Add another machine learning framework to your radar. Meet Oryx 2: an open source framework created “for real-time large scale machine learning”.
Large scale machine learning
From their website, Oryx is a “realization of the lambda architecture built on Apache Spark and Apache Kafka“. Apache Spark has the benefit of being incredibly fast in-memory, beating out Hadoop in the race. (Of course, Apache Spark and Hadoop can be used for different things, so your preference between the two may vary and depend on more than just speed alone. As you will see under the requirements, Oryx requires both.) Meanwhile, Apache Kafka is a distributed streaming platform that builds real-time streaming applications and data pipelines.
If it sounds familiar to you, it should! Oryx 2 is actually a sequel of its original project. Now updated it uses new architecture consisting of three tiers that can be implemented together or independently of one another.
The project’s GitHub invites programmers to “deploy a ready-made, end-to-end applications for collaborative filtering, classification, regression and clustering”.
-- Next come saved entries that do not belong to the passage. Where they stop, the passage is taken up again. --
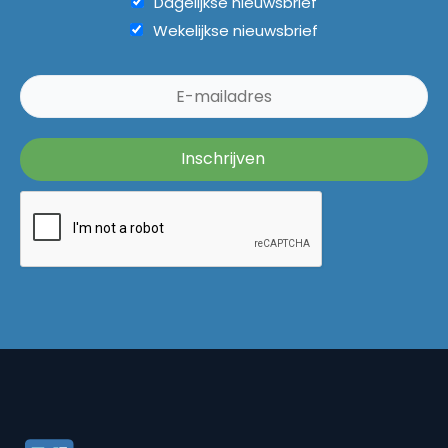
Dagelijkse nieuwsbrief
Wekelijkse nieuwsbrief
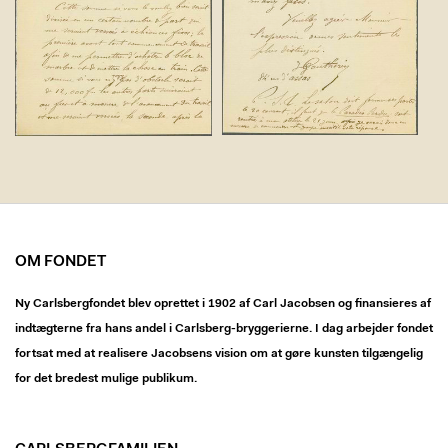
OM FONDET
Ny Carlsbergfondet blev oprettet i 1902 af Carl Jacobsen og finansieres af
indtægterne fra hans andel i Carlsberg-bryggerierne. I dag arbejder fondet
fortsat med at realisere Jacobsens vision om at gøre kunsten tilgængelig
for det bredest mulige publikum.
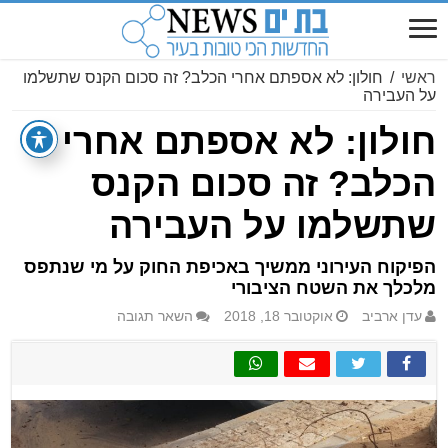
ראשי
/
חולון: לא אספתם אחרי הכלב? זה סכום הקנס שתשלמו
על העבירה
חולון: לא אספתם אחרי
הכלב? זה סכום הקנס
שתשלמו על העבירה
הפיקוח העירוני ממשיך באכיפת החוק על מי שנתפס
מלכלך את השטח הציבורי
עדן ארביב
אוקטובר 18, 2018
השאר תגובה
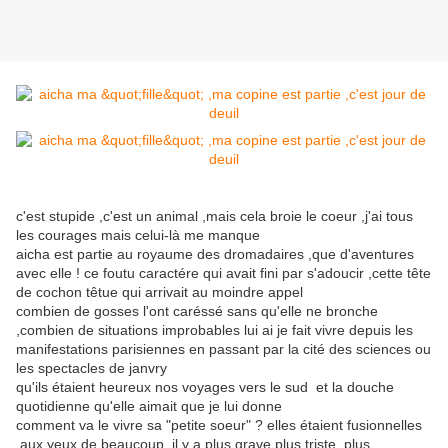
c'est stupide ,c'est un animal ,mais cela broie le coeur ,j'ai tous
les courages mais celui-là me manque
aicha est partie au royaume des dromadaires ,que d'aventures
avec elle ! ce foutu caractére qui avait fini par s'adoucir ,cette tête
de cochon têtue qui arrivait au moindre appel
combien de gosses l'ont caréssé sans qu'elle ne bronche
,combien de situations improbables lui ai je fait vivre depuis les
manifestations parisiennes en passant par la cité des sciences ou
les spectacles de janvry
qu'ils étaient heureux nos voyages vers le sud et la douche
quotidienne qu'elle aimait que je lui donne
comment va le vivre sa "petite soeur" ? elles étaient fusionnelles
,aux yeux de beaucoup il y a plus grave plus triste ,plus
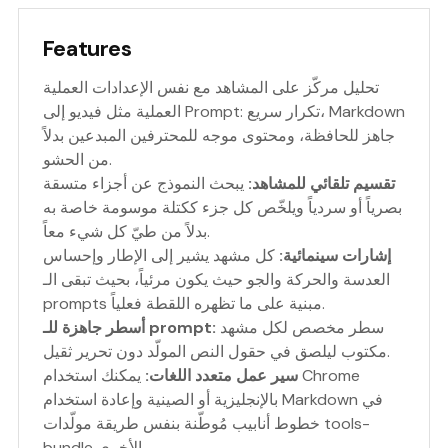
Features
تحليل مركّز على المشاهد مع نفس الإعدادات العملية
العملية مثل فيديو إلى Prompt: تكرار سريع، Markdown
جاهز للحافظة، ومحتوى موجه للمحترفين المبدعين بدلاً
من الحشو.
تقسيم تلقائي للمشاهد:
يبحث النموذج عن أجزاء متسقة
بصرياً أو سردياً ويلخّص كل جزء ككتلة موسومة خاصة به
بدلاً من طيّ كل شيء معاً.
إشارات سينمائية:
كل مشهد يشير إلى الإطار وإحساس
العدسة والحركة والجو حيث يكون مرئياً، بحيث تبقى الـ
prompts مبنية على ما تظهره اللقطة فعلياً.
سطر مخصص لكل مشهد
أسطر جاهزة للـ prompt:
مكتوب ليلصق في حقول النص المولّد دون تحرير ثقيل.
سير عمل متعدد اللغات:
يمكنك استخدام Chrome
بالإنجليزية أو الصينية وإعادة استخدام Markdown في
خطوط أنابيب مُوطّنة بنفس طريقة مولّدات tools-
bundle الأخرى.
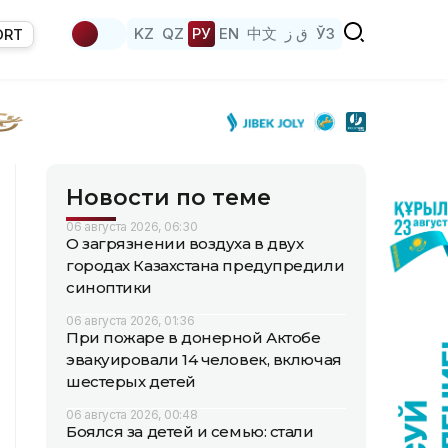
KZ
QZ
РУ
EN
中文
ق ز
ЎЗ
ORT
Новости по теме
06 августа 2026, 06:30
О загрязнении воздуха в двух
городах Казахстана предупредили
синоптики
06 августа 2026, 01:36
При пожаре в донерной Актобе
эвакуировали 14 человек, включая
шестерых детей
06 августа 2026, 00:48
Боялся за детей и семью: стали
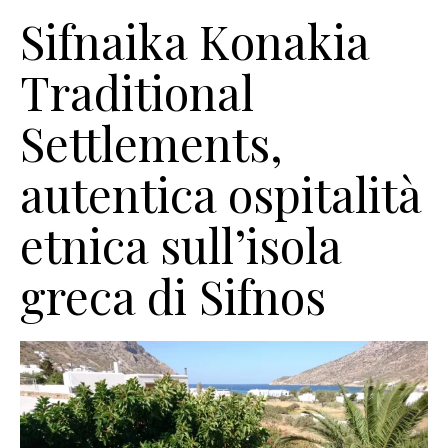
Sifnaika Konakia
Traditional
Settlements,
autentica ospitalità
etnica sull’isola
greca di Sifnos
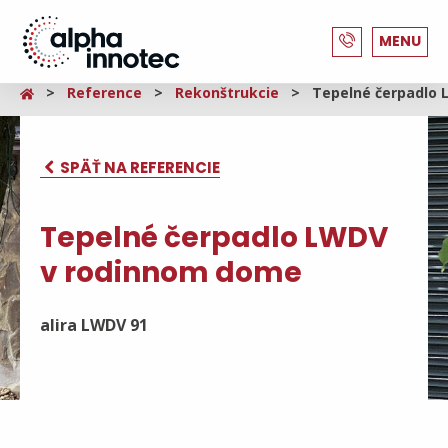
MENU
Reference
Rekonštrukcie
Tepelné čerpadlo
SPÄŤ NA REFERENCIE
Tepelné čerpadlo LWDV
v rodinnom dome
alira LWDV 91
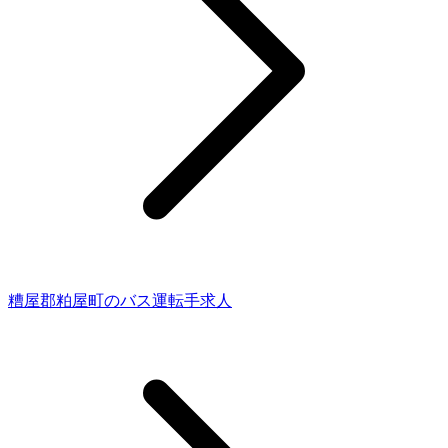
糟屋郡粕屋町のバス運転手求人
Oryx’s main focus is real-time large scale machine learning. It is a workhorse of a framework. (A workoryx?)
The three tier system is the bread and butter of Oryx and knowing how to use them is the key to making great apps.
From the documentation:
A generic lambda architecture tier, providing batch/speed/serving layers, which is not specific to machine learning
A specialization on top providing ML abstractions for hyperparameter selection, etc.
An end-to-end implementation of the same standard ML algorithms as an application (ALS, random decision forests, k-means) on top
It’s all about mixing and matching the layers. While you don’t have to use them all, they can work together. Again, let’s take it right from the Oryx’s mouth and learn more about each layer:
A Batch Layer, which computes a new “result” (think model, but, could be anything) as a function of all historical data, and the previous result. This may be a long-running operation which takes hours, and runs a few times a day for example.
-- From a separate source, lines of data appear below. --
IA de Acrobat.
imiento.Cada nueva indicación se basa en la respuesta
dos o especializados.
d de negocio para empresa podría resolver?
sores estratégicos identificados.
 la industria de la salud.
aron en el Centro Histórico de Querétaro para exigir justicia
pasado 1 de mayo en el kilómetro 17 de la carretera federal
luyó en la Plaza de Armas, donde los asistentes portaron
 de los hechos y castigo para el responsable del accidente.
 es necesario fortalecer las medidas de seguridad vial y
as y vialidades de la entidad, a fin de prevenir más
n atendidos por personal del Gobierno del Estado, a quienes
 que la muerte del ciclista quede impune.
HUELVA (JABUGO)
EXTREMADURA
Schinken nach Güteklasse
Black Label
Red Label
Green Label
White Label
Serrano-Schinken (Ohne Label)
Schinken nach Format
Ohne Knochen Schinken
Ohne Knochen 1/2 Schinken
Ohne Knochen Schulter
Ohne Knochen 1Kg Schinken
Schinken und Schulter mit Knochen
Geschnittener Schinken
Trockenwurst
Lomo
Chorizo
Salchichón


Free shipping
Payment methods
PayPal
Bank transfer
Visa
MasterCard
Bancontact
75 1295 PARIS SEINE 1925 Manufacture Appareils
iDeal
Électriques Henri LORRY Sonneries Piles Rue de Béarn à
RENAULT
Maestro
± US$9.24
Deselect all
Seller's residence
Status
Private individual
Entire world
A Speed Layer, which produces and publishes incremental model updates from a stream of new data. These updates are intended to happen on the order of seconds.
A Serving Layer, which receives models and updates and implements a synchronous API exposing query operations on the result.
A data transport layer, which moves data between layers and receives input from external sources
The Batch and Speed layers are implemented as Spark Streaming processes, so they each run on a Hadoop cluster. Meanwhile, the data transport layer is an Apache Kafka topic and the serving layer helps maintain the model state in memory.
GitHub provides a helpful architecture diagram that will help you master this system.
Adding Oryx to your zoo
Do you have any burning use cases for Oryx? Check out their page about making an app with the framework.
In order to build an app with Oryx version 2.7.0, you will need:
- Git (or an IDE with Git support)
- Apache Maven 3.2.5 or later
- Java JDK 8 or later (Not so subtle reminder: With the release of Java 11, there is no better time to upgrade your JDK)
- Apache Hadoop cluster with the following updated components: Apache Hadoop, Apache Zookeeper, Apache Kafka, and Apache Spark
See the Javadoc for the nitty-gritty details.
Is this the big data framework for you? Give it a go and maybe you’ll be adding a new member to your machine learning zoo.
What kind of applications will you build with Oryx?